Ryan Howard invites the regional branch managers and Dunder Mifflin Scranton Human Resources representative Toby Flenderson to a corporate wilderness retreat, but does not invite Michael Scott. To show that he is capable of surviving in the wilderness, Michael leaves Jim Halpert in charge of the office and instructs Dwight Schrute to abandon him deep in the forest with merely a knife and a roll of duct tape. Contrary to Michael's wishes, Dwight stays behind and surreptitiously monitors his condition from a distance.
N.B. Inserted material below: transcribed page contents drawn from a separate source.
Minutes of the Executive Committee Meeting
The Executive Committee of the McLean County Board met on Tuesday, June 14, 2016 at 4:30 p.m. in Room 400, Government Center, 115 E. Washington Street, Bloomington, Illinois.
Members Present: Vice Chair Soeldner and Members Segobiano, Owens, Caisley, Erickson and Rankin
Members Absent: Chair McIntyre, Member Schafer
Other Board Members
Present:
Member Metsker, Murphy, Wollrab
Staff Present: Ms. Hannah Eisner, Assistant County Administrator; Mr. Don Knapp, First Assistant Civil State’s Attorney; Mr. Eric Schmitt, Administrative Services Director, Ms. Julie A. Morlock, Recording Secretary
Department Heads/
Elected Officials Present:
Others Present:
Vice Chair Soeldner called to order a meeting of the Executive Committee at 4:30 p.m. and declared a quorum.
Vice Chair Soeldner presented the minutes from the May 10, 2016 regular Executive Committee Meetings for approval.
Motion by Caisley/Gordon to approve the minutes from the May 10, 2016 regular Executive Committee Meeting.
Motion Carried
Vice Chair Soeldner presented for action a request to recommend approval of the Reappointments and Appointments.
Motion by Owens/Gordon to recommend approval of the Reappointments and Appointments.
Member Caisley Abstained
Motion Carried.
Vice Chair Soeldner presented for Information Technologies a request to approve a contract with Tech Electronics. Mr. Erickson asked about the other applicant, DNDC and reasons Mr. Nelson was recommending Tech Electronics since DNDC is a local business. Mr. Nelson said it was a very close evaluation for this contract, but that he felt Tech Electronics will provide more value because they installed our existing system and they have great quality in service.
Michael proves to be completely incapable of living out in the wild by himself, spending most of the day filming himself cutting off his pants to use as a bandana, then a tent, and then ducttaping them back into pants. Dwight comes out of hiding to save Michael when he tries to eat wild mushrooms.
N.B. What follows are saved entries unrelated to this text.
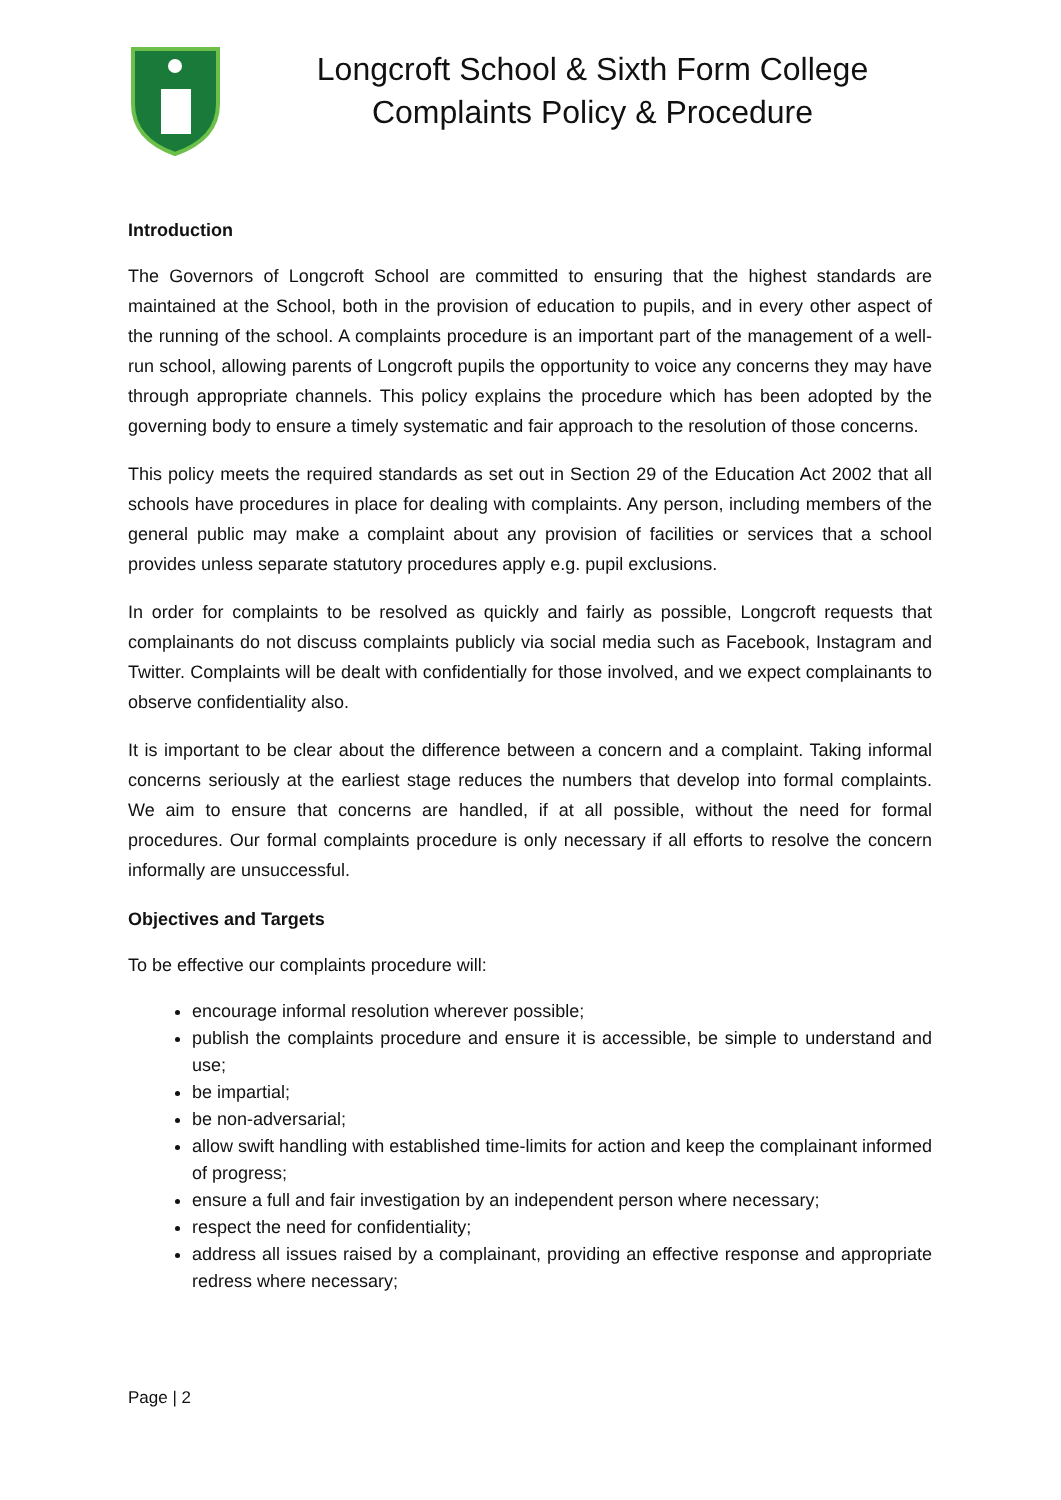Longcroft School & Sixth Form College
Complaints Policy & Procedure
Introduction
The Governors of Longcroft School are committed to ensuring that the highest standards are maintained at the School, both in the provision of education to pupils, and in every other aspect of the running of the school. A complaints procedure is an important part of the management of a well-run school, allowing parents of Longcroft pupils the opportunity to voice any concerns they may have through appropriate channels. This policy explains the procedure which has been adopted by the governing body to ensure a timely systematic and fair approach to the resolution of those concerns.
This policy meets the required standards as set out in Section 29 of the Education Act 2002 that all schools have procedures in place for dealing with complaints. Any person, including members of the general public may make a complaint about any provision of facilities or services that a school provides unless separate statutory procedures apply e.g. pupil exclusions.
In order for complaints to be resolved as quickly and fairly as possible, Longcroft requests that complainants do not discuss complaints publicly via social media such as Facebook, Instagram and Twitter. Complaints will be dealt with confidentially for those involved, and we expect complainants to observe confidentiality also.
It is important to be clear about the difference between a concern and a complaint. Taking informal concerns seriously at the earliest stage reduces the numbers that develop into formal complaints. We aim to ensure that concerns are handled, if at all possible, without the need for formal procedures. Our formal complaints procedure is only necessary if all efforts to resolve the concern informally are unsuccessful.
Objectives and Targets
To be effective our complaints procedure will:
encourage informal resolution wherever possible;
publish the complaints procedure and ensure it is accessible, be simple to understand and use;
be impartial;
be non-adversarial;
allow swift handling with established time-limits for action and keep the complainant informed of progress;
ensure a full and fair investigation by an independent person where necessary;
respect the need for confidentiality;
address all issues raised by a complainant, providing an effective response and appropriate redress where necessary;
Page | 2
Jim's plan to consolidate three employee birthdays into a combined birthday party encounters several complications, and his constant adjustments incur the ire of Party Planning Committee chair Angela Martin. Jim discovers that no one likes his idea for a combined party, realizing the depth of his error when Phyllis Vance mistakenly refers to him as Michael, and he returns to the original plan of having separate parties. Michael and Dwight return, lightening the mood amongst the employees. During the lighting of Creed Bratton's birthday cobbler, Michael expresses that he no longer has any desire to return to the wilderness and Jim expresses his relief that Michael has returned to run the office. Michael tells Jim that he attempted the combined birthday parties as well to disastrous results, and that Jim will figure things out after ten years. When Jim tells Michael that he does not believe he will still be at Dunder Mifflin after ten years, Michael tells Jim he thought the same way ten years ago.

==Production==

"Survivor Man" is the second episode written by Steve Carell. He also wrote the second season finale "Casino Night". The episode is the fifth episode directed by Paul Feig, and his first since the second-season episode "E-mail Surveillance". "Survivor Man" is the second episode to feature birthdays as a plot line. The episode was the penultimate episode to be aired before the 2007–2008 Writers Guild of America strike halted production.
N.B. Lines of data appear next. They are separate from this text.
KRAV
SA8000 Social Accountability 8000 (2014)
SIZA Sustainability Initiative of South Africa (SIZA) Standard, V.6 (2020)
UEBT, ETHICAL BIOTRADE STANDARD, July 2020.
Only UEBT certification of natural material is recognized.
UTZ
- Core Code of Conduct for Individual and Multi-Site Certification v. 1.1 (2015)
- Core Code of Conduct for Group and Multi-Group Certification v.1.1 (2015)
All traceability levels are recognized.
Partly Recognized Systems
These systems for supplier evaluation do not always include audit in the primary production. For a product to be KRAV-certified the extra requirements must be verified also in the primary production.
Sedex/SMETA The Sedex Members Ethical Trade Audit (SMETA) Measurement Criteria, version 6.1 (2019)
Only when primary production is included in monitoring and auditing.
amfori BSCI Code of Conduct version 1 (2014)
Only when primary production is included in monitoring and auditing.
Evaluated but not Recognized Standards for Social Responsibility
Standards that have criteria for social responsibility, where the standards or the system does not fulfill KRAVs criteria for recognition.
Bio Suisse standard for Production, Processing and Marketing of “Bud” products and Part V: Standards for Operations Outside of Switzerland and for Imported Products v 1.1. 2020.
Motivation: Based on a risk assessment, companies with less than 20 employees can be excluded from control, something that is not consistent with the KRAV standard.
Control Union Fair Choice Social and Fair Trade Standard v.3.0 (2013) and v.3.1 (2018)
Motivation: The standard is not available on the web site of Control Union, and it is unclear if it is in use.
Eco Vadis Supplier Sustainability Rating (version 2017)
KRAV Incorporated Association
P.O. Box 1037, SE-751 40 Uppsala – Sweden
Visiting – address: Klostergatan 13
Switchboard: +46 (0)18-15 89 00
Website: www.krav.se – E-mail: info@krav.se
The episode's title and plot share similarities with Survivorman, a television show in which the host is placed in the wilderness with little or no supplies for survival. The producers contacted Survivorman host Les Stroud to obtain permission to parody his work. Stroud revealed in a 2020 interview with GQ that he "couldn't have been more honoured" at the idea of the episode, and went on to state that he considered this episode to be the "highlight of his career".

==Reception==

"Survivor Man" received a 4.9/7 in the Nielsen ratings, meaning that 4.9 percent of households were tuned in at any given moment and seven percent of all televisions in use were tuned in to the program. The episode was watched by 8.29 million viewers and achieved a 4.3/10 in the ages 18–49 demographic. Travis Fickett of IGN stated that "Overall, this isn't a terrific episode, but holds up the show's usual standard. Steve Carell is hilarious as usual. Watching him attempt to make shelter and clothing out of his suit over the span of only a few hours is great fun." Fickett also stated that a good portion of the humor in the episode came from in-jokes that required previous knowledge of the series, specifically pointing out the parallel comparison between Michael and Jim's lives. Like Fickett, Christine Fenno of Entertainment Weekly praised the episode's comparison between Michael and Jim. Fenno also went on to praise other points of the episode, stating she also enjoyed the overall episode for its "just outdoorsiness with Michael and Dwight, and infighting among the rest of the staff." Oscar Dahl, a Senior Writer for BuddyTV, stated that "What seems like a one and done episode without much character work at first turns into much more by the end." Dahl went on to praise the episode, stating that it was "lighter" in comparison to Carell's previous episode "Casino Night".